Crippen and Rant have both covered NHS dentistry before. We have pointed to the gaps in provision, which are almost as big as the huge empty synapses between the neurones in Ben Bradshaw's brain.
Just for the record. Dr Rant is a general practitioner of MEDICINE.
He is not an ersatz dentist. He is not nearly a dentist, or a good substitute for a dentist.
Dr Rant is a general medical practitioner- and good at what he does.
He does not do DENTISTRY.
Dentists are better at dentistry than he is. Dentists are much, much better at dentistry than he is.
And 3Ps (paracetamol, penicillin, piss off) is not good treatment for dental problems.

So Mr Bradshaw, please go back to your ministerial hell hole, stay there, and stop making stupid statements that will add to my work, get patients to the wrong place at the wrong time, bugger up my access targets generally do nothing fuck all to get any more dentists working for your clapped out NHS organisation.
The American media is loving stories of our "comprehensive socialised medicine" failing to provide universal cover.
However their insurers are far from fully comprehensive.........










29 comments:
Perhaps we could send all the dental patients down to his honourable MP's surgery?
He now has the Dentistry for Dummies - that should be adequate shouldn't it?
I believe that is the complete solution to the current problem. Let the MPs treat the dental problems.
Rita Pal
www.nhsexposed.com
www.nhsexposedblog.blogspot.com
I'm sick and tired of seeing patients with dental complaints and no NHS dentist. I have one dentist in the area who is taking on NHS patients, I should be on commission for the amount od patients I send their way
www.advancedpractitioneruk.blogspot.com
Dental Nurse Practitioners in the Polyclinic - sorted. ;)
When I was kid, regular deantal inspections with an NHS dentist were the norm.
This week our health visitor said she could arrange a visit from the community dental team for our daughter (apparently Kezia has a "right" to this), warning us that they are not a substitute for a non-existent NHS dentist - who are we to refuse ?
But are dental nurse practitioners having to fill in for non-existent NHS dentists?
Appears so ...
Apparently Scotland is introducing free school dentists for all
Paid for by the tax payers of South East England as usual
If I could find the evil cunts who were my school dentists when I was about 6 I'd be happy to do the time to see them floating in their own blood, lets hope the modern Scottish version is a somewhat better standard
School dentists or "community dentist teams"? Kezia's nursery got a visit from the community dental team last week and she came home proudly holding a toothbrush and a tube of Colgate.
Good on NHS Scotland if what you say is indeed true.
on the contrary, what a total and utter waste of public money
we do not need fucking nhs dentists, what we need is the money back from our taxes which is supposed to pay for them
Great article Dr. Rant. Typical of this government to dump the problem on G.P.'s, after screwing up what little was working in NHS dentistry with the new contract.
Conveniently they ignore the fact that the new contract drove many dentists, like myself, out of the NHS altogether.
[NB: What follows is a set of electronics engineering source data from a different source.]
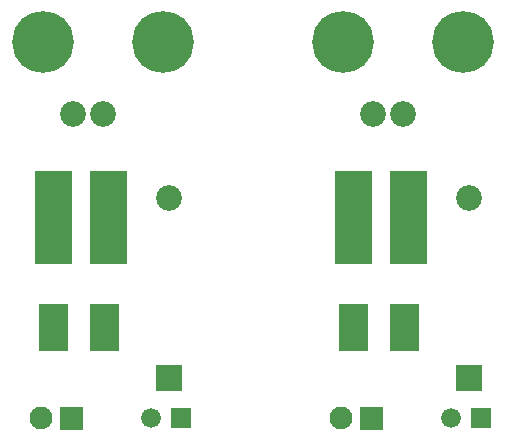
<source format=gbr>
G04 start of page 6 for group -4063 idx -4063 *
G04 Title: (unknown), componentmask *
G04 Creator: pcb 20110918 *
G04 CreationDate: Thu Mar  7 18:25:08 2013 UTC *
G04 For: fosse *
G04 Format: Gerber/RS-274X *
G04 PCB-Dimensions: 200000 200000 *
G04 PCB-Coordinate-Origin: lower left *
%MOIN*%
%FSLAX25Y25*%
%LNTOPMASK*%
%ADD49R,0.1243X0.1243*%
%ADD48R,0.0940X0.0940*%
%ADD47C,0.2060*%
%ADD46C,0.0760*%
%ADD45C,0.0660*%
%ADD44C,0.0001*%
%ADD43C,0.0860*%
G54D43*X56500Y118500D03*
X24500Y146500D03*
X34500D03*
X124500D03*
X134500D03*
G54D44*G36*
X57200Y48300D02*Y41700D01*
X63800D01*
Y48300D01*
X57200D01*
G37*
G54D45*X50500Y45000D03*
G54D44*G36*
X20200Y48800D02*Y41200D01*
X27800D01*
Y48800D01*
X20200D01*
G37*
G54D46*X14000Y45000D03*
G54D44*G36*
X52200Y62800D02*Y54200D01*
X60800D01*
Y62800D01*
X52200D01*
G37*
G54D47*X14500Y170500D03*
X54500D03*
X114500D03*
X154500D03*
G54D44*G36*
X157200Y48300D02*Y41700D01*
X163800D01*
Y48300D01*
X157200D01*
G37*
G36*
X152200Y62800D02*Y54200D01*
X160800D01*
Y62800D01*
X152200D01*
G37*
G54D43*X156500Y118500D03*
G54D45*X150500Y45000D03*
G54D44*G36*
X120200Y48800D02*Y41200D01*
X127800D01*
Y48800D01*
X120200D01*
G37*
G54D46*X114000Y45000D03*
G54D48*X118000Y78400D02*Y72000D01*
X135000Y78400D02*Y72000D01*
G54D49*X118000Y121000D02*Y102693D01*
G54D48*X18000Y78400D02*Y72000D01*
X35000Y78400D02*Y72000D01*
G54D49*X18000Y121000D02*Y102693D01*
X36307Y121000D02*Y102693D01*
X136307Y121000D02*Y102693D01*
M02*

</source>
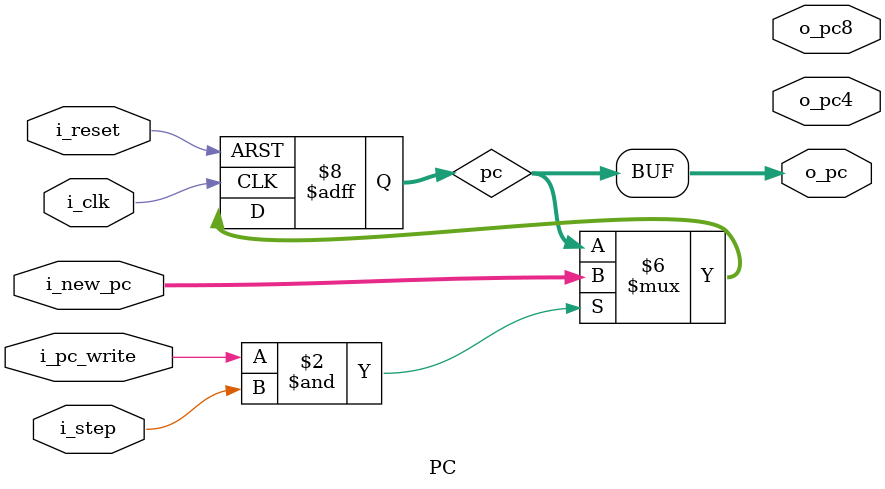
<source format=v>
`timescale 1ns / 1ps

module PC 
    #(
        parameter NB = 32
    )
    (
        input   wire                i_clk,
        input   wire                i_reset,
        input   wire                i_step,
        input   wire                i_pc_write,
        input   wire    [NB-1:0]    i_new_pc,
        output  wire    [NB-1:0]    o_pc,
        output  wire    [NB-1:0]    o_pc4,
        output  wire    [NB-1:0]    o_pc8
    );

    reg [NB-1:0]    pc;

    initial begin
        pc = {NB{1'b0}};
    end
    
    always @(posedge i_clk or posedge i_reset) begin
        if (i_reset) begin
            pc <= {NB{1'b0}};
        end
        else if (i_pc_write & i_step) begin
            pc <= i_new_pc;
        end
    end
    
    assign  o_pc     =   pc;// burbuja       
    assign  o_pc_4   =   pc + 4;// incremento normal
    assign  o_pc_8   =   pc + 8;// JAL instruccion

endmodule

</source>
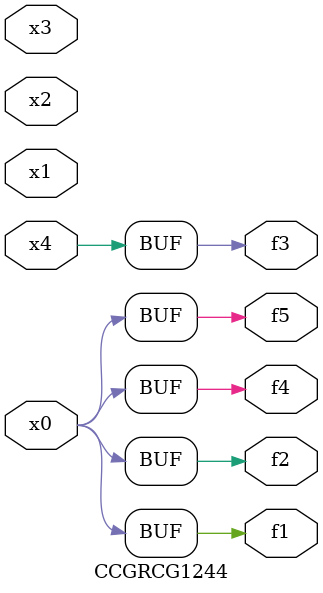
<source format=v>
module CCGRCG1244(
	input x0, x1, x2, x3, x4,
	output f1, f2, f3, f4, f5
);
	assign f1 = x0;
	assign f2 = x0;
	assign f3 = x4;
	assign f4 = x0;
	assign f5 = x0;
endmodule

</source>
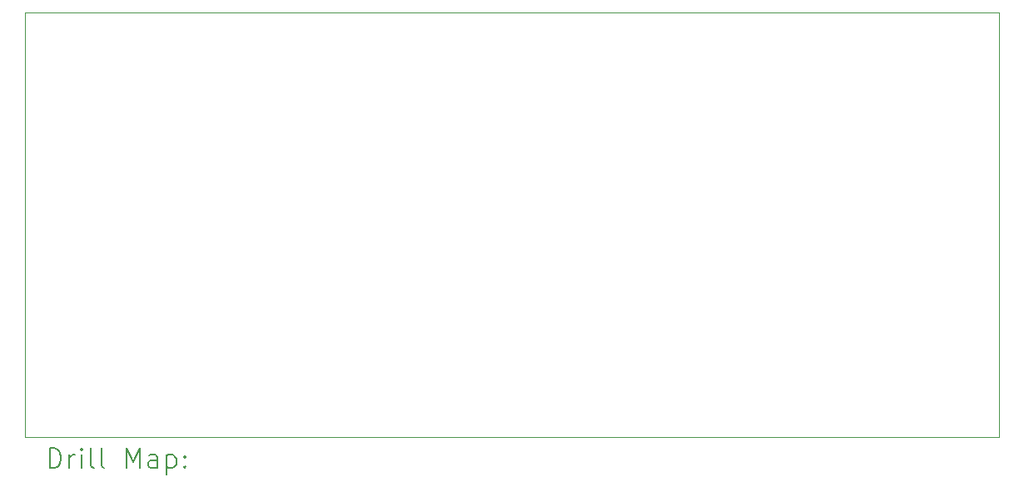
<source format=gbr>
%TF.GenerationSoftware,KiCad,Pcbnew,(6.0.9)*%
%TF.CreationDate,2022-11-21T20:36:19+01:00*%
%TF.ProjectId,PMOD proto board,504d4f44-2070-4726-9f74-6f20626f6172,V1.0*%
%TF.SameCoordinates,Original*%
%TF.FileFunction,Drillmap*%
%TF.FilePolarity,Positive*%
%FSLAX45Y45*%
G04 Gerber Fmt 4.5, Leading zero omitted, Abs format (unit mm)*
G04 Created by KiCad (PCBNEW (6.0.9)) date 2022-11-21 20:36:19*
%MOMM*%
%LPD*%
G01*
G04 APERTURE LIST*
%ADD10C,0.100000*%
%ADD11C,0.200000*%
G04 APERTURE END LIST*
D10*
X16891000Y-14859000D02*
X26797000Y-14859000D01*
X26797000Y-14859000D02*
X26797000Y-10541000D01*
X16891000Y-10541000D02*
X16891000Y-14859000D01*
X26797000Y-10541000D02*
X16891000Y-10541000D01*
D11*
X17143619Y-15174476D02*
X17143619Y-14974476D01*
X17191238Y-14974476D01*
X17219810Y-14984000D01*
X17238857Y-15003048D01*
X17248381Y-15022095D01*
X17257905Y-15060190D01*
X17257905Y-15088762D01*
X17248381Y-15126857D01*
X17238857Y-15145905D01*
X17219810Y-15164952D01*
X17191238Y-15174476D01*
X17143619Y-15174476D01*
X17343619Y-15174476D02*
X17343619Y-15041143D01*
X17343619Y-15079238D02*
X17353143Y-15060190D01*
X17362667Y-15050667D01*
X17381714Y-15041143D01*
X17400762Y-15041143D01*
X17467429Y-15174476D02*
X17467429Y-15041143D01*
X17467429Y-14974476D02*
X17457905Y-14984000D01*
X17467429Y-14993524D01*
X17476952Y-14984000D01*
X17467429Y-14974476D01*
X17467429Y-14993524D01*
X17591238Y-15174476D02*
X17572190Y-15164952D01*
X17562667Y-15145905D01*
X17562667Y-14974476D01*
X17696000Y-15174476D02*
X17676952Y-15164952D01*
X17667429Y-15145905D01*
X17667429Y-14974476D01*
X17924571Y-15174476D02*
X17924571Y-14974476D01*
X17991238Y-15117333D01*
X18057905Y-14974476D01*
X18057905Y-15174476D01*
X18238857Y-15174476D02*
X18238857Y-15069714D01*
X18229333Y-15050667D01*
X18210286Y-15041143D01*
X18172190Y-15041143D01*
X18153143Y-15050667D01*
X18238857Y-15164952D02*
X18219810Y-15174476D01*
X18172190Y-15174476D01*
X18153143Y-15164952D01*
X18143619Y-15145905D01*
X18143619Y-15126857D01*
X18153143Y-15107809D01*
X18172190Y-15098286D01*
X18219810Y-15098286D01*
X18238857Y-15088762D01*
X18334095Y-15041143D02*
X18334095Y-15241143D01*
X18334095Y-15050667D02*
X18353143Y-15041143D01*
X18391238Y-15041143D01*
X18410286Y-15050667D01*
X18419810Y-15060190D01*
X18429333Y-15079238D01*
X18429333Y-15136381D01*
X18419810Y-15155428D01*
X18410286Y-15164952D01*
X18391238Y-15174476D01*
X18353143Y-15174476D01*
X18334095Y-15164952D01*
X18515048Y-15155428D02*
X18524571Y-15164952D01*
X18515048Y-15174476D01*
X18505524Y-15164952D01*
X18515048Y-15155428D01*
X18515048Y-15174476D01*
X18515048Y-15050667D02*
X18524571Y-15060190D01*
X18515048Y-15069714D01*
X18505524Y-15060190D01*
X18515048Y-15050667D01*
X18515048Y-15069714D01*
M02*

</source>
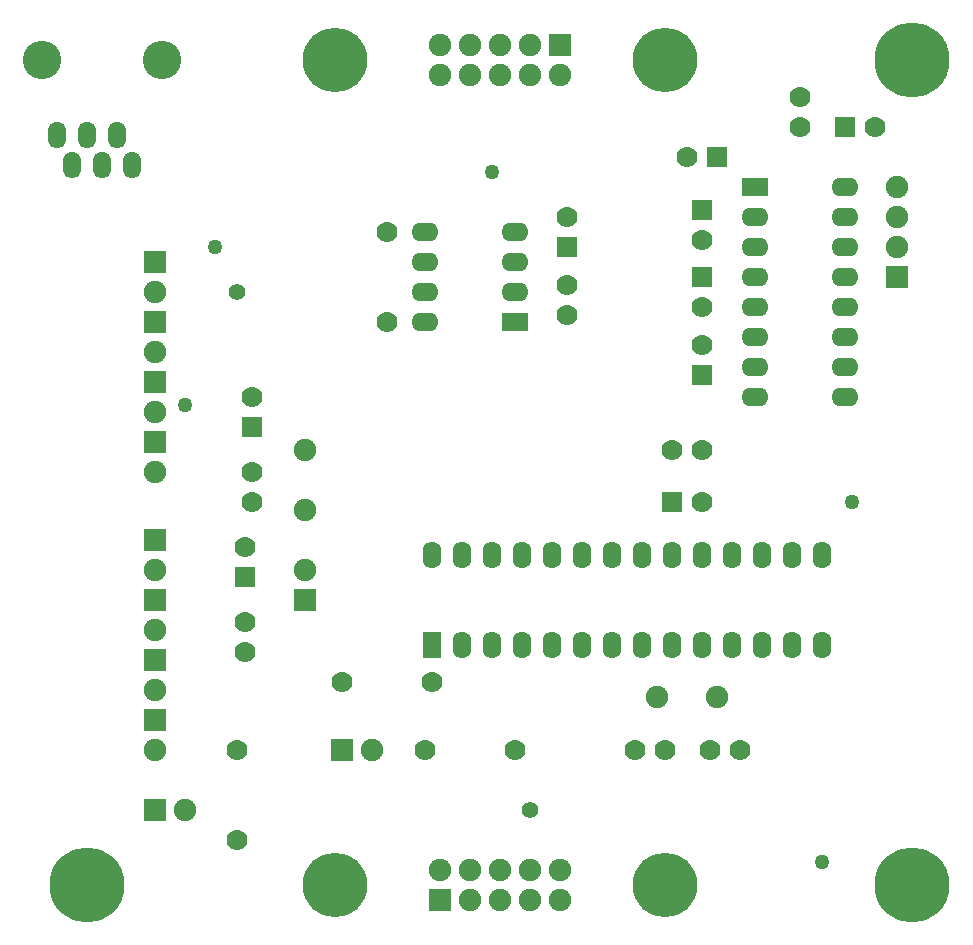
<source format=gts>
G04 (created by PCBNEW-RS274X (2011-04-29 BZR 2986)-stable) date 21/02/2012 16:57:22*
G01*
G70*
G90*
%MOIN*%
G04 Gerber Fmt 3.4, Leading zero omitted, Abs format*
%FSLAX34Y34*%
G04 APERTURE LIST*
%ADD10C,0.006000*%
%ADD11C,0.075000*%
%ADD12R,0.090000X0.062000*%
%ADD13O,0.090000X0.062000*%
%ADD14O,0.062000X0.090000*%
%ADD15R,0.062000X0.090000*%
%ADD16C,0.070000*%
%ADD17R,0.075000X0.075000*%
%ADD18O,0.060000X0.090000*%
%ADD19C,0.128000*%
%ADD20C,0.250000*%
%ADD21C,0.215000*%
%ADD22R,0.070000X0.070000*%
%ADD23C,0.055000*%
%ADD24C,0.050000*%
G04 APERTURE END LIST*
G54D10*
G54D11*
X41500Y-43750D03*
X43500Y-43750D03*
G54D12*
X36750Y-31250D03*
G54D13*
X36750Y-30250D03*
X36750Y-29250D03*
X36750Y-28250D03*
X33750Y-28250D03*
X33750Y-29250D03*
X33750Y-30250D03*
X33750Y-31250D03*
G54D12*
X44750Y-26750D03*
G54D13*
X44750Y-27750D03*
X44750Y-28750D03*
X44750Y-29750D03*
X44750Y-30750D03*
X44750Y-31750D03*
X44750Y-32750D03*
X44750Y-33750D03*
X47750Y-33750D03*
X47750Y-32750D03*
X47750Y-31750D03*
X47750Y-30750D03*
X47750Y-29750D03*
X47750Y-28750D03*
X47750Y-27750D03*
X47750Y-26750D03*
G54D14*
X35000Y-42000D03*
X36000Y-42000D03*
X37000Y-42000D03*
X38000Y-42000D03*
X39000Y-42000D03*
X40000Y-42000D03*
X41000Y-42000D03*
X42000Y-42000D03*
X43000Y-42000D03*
X44000Y-42000D03*
X45000Y-42000D03*
X46000Y-42000D03*
X47000Y-42000D03*
G54D15*
X34000Y-42000D03*
G54D14*
X47000Y-39000D03*
X46000Y-39000D03*
X45000Y-39000D03*
X44000Y-39000D03*
X43000Y-39000D03*
X42000Y-39000D03*
X41000Y-39000D03*
X40000Y-39000D03*
X39000Y-39000D03*
X38000Y-39000D03*
X37000Y-39000D03*
X36000Y-39000D03*
X35000Y-39000D03*
X34000Y-39000D03*
G54D16*
X27750Y-41250D03*
X27750Y-42250D03*
X28000Y-36250D03*
X28000Y-37250D03*
X46250Y-24750D03*
X46250Y-23750D03*
X38500Y-30000D03*
X38500Y-31000D03*
X41750Y-45500D03*
X40750Y-45500D03*
X43250Y-45500D03*
X44250Y-45500D03*
X42000Y-35500D03*
X43000Y-35500D03*
X27500Y-45500D03*
X27500Y-48500D03*
X33750Y-45500D03*
X36750Y-45500D03*
X32500Y-28250D03*
X32500Y-31250D03*
X34000Y-43250D03*
X31000Y-43250D03*
G54D17*
X31000Y-45500D03*
G54D11*
X32000Y-45500D03*
G54D18*
X21500Y-25000D03*
X22500Y-25000D03*
X23500Y-25000D03*
X22000Y-26000D03*
X23000Y-26000D03*
X24000Y-26000D03*
G54D19*
X21000Y-22500D03*
X25000Y-22500D03*
G54D20*
X50000Y-22500D03*
X50000Y-50000D03*
X22500Y-50000D03*
G54D21*
X30750Y-50000D03*
X41750Y-50000D03*
G54D17*
X34250Y-50500D03*
G54D11*
X34250Y-49500D03*
X35250Y-50500D03*
X35250Y-49500D03*
X36250Y-50500D03*
X36250Y-49500D03*
X37250Y-50500D03*
X37250Y-49500D03*
X38250Y-50500D03*
X38250Y-49500D03*
G54D21*
X41750Y-22500D03*
X30750Y-22500D03*
G54D17*
X38250Y-22000D03*
G54D11*
X38250Y-23000D03*
X37250Y-22000D03*
X37250Y-23000D03*
X36250Y-22000D03*
X36250Y-23000D03*
X35250Y-22000D03*
X35250Y-23000D03*
X34250Y-22000D03*
X34250Y-23000D03*
G54D17*
X49500Y-29750D03*
G54D11*
X49500Y-28750D03*
X49500Y-27750D03*
X49500Y-26750D03*
G54D17*
X24750Y-29250D03*
G54D11*
X24750Y-30250D03*
G54D17*
X24750Y-31250D03*
G54D11*
X24750Y-32250D03*
G54D17*
X24750Y-33250D03*
G54D11*
X24750Y-34250D03*
G54D17*
X24750Y-44500D03*
G54D11*
X24750Y-45500D03*
G54D17*
X24750Y-42500D03*
G54D11*
X24750Y-43500D03*
G54D17*
X24750Y-40500D03*
G54D11*
X24750Y-41500D03*
G54D17*
X24750Y-38500D03*
G54D11*
X24750Y-39500D03*
G54D17*
X24750Y-35250D03*
G54D11*
X24750Y-36250D03*
G54D17*
X24750Y-47500D03*
G54D11*
X25750Y-47500D03*
G54D17*
X29750Y-40500D03*
G54D11*
X29750Y-39500D03*
X29750Y-37500D03*
X29750Y-35500D03*
G54D22*
X38500Y-28750D03*
G54D16*
X38500Y-27750D03*
G54D22*
X47750Y-24750D03*
G54D16*
X48750Y-24750D03*
G54D22*
X43000Y-27500D03*
G54D16*
X43000Y-28500D03*
G54D22*
X43000Y-29750D03*
G54D16*
X43000Y-30750D03*
G54D22*
X42000Y-37250D03*
G54D16*
X43000Y-37250D03*
G54D22*
X43500Y-25750D03*
G54D16*
X42500Y-25750D03*
G54D22*
X43000Y-33000D03*
G54D16*
X43000Y-32000D03*
G54D22*
X28000Y-34750D03*
G54D16*
X28000Y-33750D03*
G54D22*
X27750Y-39750D03*
G54D16*
X27750Y-38750D03*
G54D23*
X37250Y-47500D03*
G54D24*
X25750Y-34000D03*
X26750Y-28750D03*
X36000Y-26250D03*
X48000Y-37250D03*
X47000Y-49250D03*
G54D23*
X27500Y-30250D03*
M02*

</source>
Many of us used to see children and exempt adults on an NHS basis - they had the greatest need for our services and the lowest ability to pay - so we divided our time between private and NHS practice in this way. Arranging this like this, practices like mine could afford to provide dental care to a standard that we felt it should be provided, to the most people.
The new contract though, outlawed such a distinction as it was deemed "unfair". Effectively you had to decide if you were going to be all-in NHS or all-out and private. With the removal of registration under the NHS (yes it has actually gone), you also no longer knew who you were and were not looking after. So now no-one can obtain dental care via the NHS at mixed NHS / private practices. Instead they have to squeeze in at oversubscribed, NHS-only practices that can't cope. The continuity of their care has been broken and they can no longer see the dentist they always used to, who they know and trust, and who knows them and their dental care history. It's not ideal for the patients but at least everyone has the same lack of access. So it's fair to everyone.
Brilliant joined-up thinking yet again that hurts patients and dentists alike. So to avoid the political flak, the idiot Bradshaw tries to dump the problem on the poor G.P.'s. You have my sympathy.